§ Activity
In the text on C++ pointer hazards, what does `const int *i` mean?

§ Text passage
######
A discussion of C++ pointer hazards with details

Rico Mariani
15 min readApr 11, 2023

--

I want to talk about pointer hazards today and I thought this would be a good time to introduce various assumptions compilers can and can’t make and therefore assumptions engineers can and can’t make. Now we’re going to end up discussing shared_ptr<foo> and threading considerations but I wanted to start by laying some foundation. These are things people don't usually think about a whole lot.

First let’s consider a small program and we’ll look at the code that’s generated and discuss why and then I’ll give you a more brutal example that illustrates why things have to be the way they are.

When looking at this code I want you to remember that const int *i doesn't mean that the value can't change, it only means that you can't change it with that particular pointer. The compiler is all-too-aware of this.

#include <stdio.h>

__declspec(noinline)
void print_twice_a(const int *i) {
printf("1: %d\n", *i);
printf("2: %d\n", *i);
}

__declspec(noinline)
void print_twice_b(const int* i) {
int d = *i;
printf("1: %d\n", *i);
printf("2: %d\n", d);
}

int main()
{
int i = 5;
print_twice_a(&i);
print_twice_b(&i);
}

Let’s have a look at the disassembly for these two:

void print_twice_a(const int *i) {// boring frame setup, save rbx
01070 push rbx
01072 sub rsp,20h
printf("1: %d\n", *i);
// load *i from [rcx], put it in edx where arg2 goes for the call
01076 mov edx,dword ptr [rcx]
// stash the pointer in rbx, we'll need it later
// rbx is preserved across calls
01078 mov rbx,rcx
// put the format string in rcx for the printf call
0107B lea rcx,[string "1: %d\n"]
// print
01082 call printf
printf("2: %d\n", *i);// we must read the pointed at value again because
// printf might have changed it!
######
§ The data
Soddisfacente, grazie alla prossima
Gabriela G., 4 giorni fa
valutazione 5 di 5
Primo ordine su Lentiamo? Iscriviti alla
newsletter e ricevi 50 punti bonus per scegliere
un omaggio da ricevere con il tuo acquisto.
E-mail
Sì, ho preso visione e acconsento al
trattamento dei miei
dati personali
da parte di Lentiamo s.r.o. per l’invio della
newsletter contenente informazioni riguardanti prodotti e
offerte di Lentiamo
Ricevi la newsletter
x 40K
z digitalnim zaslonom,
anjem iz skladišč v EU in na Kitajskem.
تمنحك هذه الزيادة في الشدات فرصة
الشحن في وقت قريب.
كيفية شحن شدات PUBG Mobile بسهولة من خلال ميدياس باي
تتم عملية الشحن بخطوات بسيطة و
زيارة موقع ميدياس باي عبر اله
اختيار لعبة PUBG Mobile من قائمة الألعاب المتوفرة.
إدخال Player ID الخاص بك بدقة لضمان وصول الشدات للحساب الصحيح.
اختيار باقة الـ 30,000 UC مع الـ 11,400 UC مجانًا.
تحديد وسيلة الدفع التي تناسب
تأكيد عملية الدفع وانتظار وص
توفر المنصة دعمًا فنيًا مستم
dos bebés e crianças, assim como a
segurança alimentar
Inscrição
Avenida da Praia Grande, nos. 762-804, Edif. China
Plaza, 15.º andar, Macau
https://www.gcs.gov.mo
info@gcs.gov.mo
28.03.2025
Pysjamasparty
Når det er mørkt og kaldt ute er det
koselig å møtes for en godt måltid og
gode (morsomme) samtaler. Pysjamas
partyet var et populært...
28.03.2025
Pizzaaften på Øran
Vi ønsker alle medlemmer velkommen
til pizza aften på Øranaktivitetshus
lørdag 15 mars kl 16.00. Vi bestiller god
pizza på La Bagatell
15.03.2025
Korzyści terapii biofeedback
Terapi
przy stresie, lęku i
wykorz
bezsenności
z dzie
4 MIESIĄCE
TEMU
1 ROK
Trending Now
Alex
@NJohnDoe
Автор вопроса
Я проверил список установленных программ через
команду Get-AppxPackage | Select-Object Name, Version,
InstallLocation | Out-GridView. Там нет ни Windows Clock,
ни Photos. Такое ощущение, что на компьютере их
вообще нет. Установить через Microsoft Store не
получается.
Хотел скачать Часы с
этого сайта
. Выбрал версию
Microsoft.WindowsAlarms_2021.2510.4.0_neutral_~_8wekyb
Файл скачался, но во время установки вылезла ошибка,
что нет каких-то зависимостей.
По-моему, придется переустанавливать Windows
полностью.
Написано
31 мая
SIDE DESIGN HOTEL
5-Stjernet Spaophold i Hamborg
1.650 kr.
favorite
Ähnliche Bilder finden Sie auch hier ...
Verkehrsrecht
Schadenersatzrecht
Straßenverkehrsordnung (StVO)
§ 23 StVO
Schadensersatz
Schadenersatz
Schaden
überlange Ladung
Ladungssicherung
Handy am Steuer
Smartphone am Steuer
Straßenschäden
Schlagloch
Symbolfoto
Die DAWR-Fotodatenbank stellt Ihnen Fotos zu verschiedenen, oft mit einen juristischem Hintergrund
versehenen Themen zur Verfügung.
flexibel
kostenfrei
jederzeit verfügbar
######
§ Result below
It means you can't change the value through that particular pointer, not that the value can't change.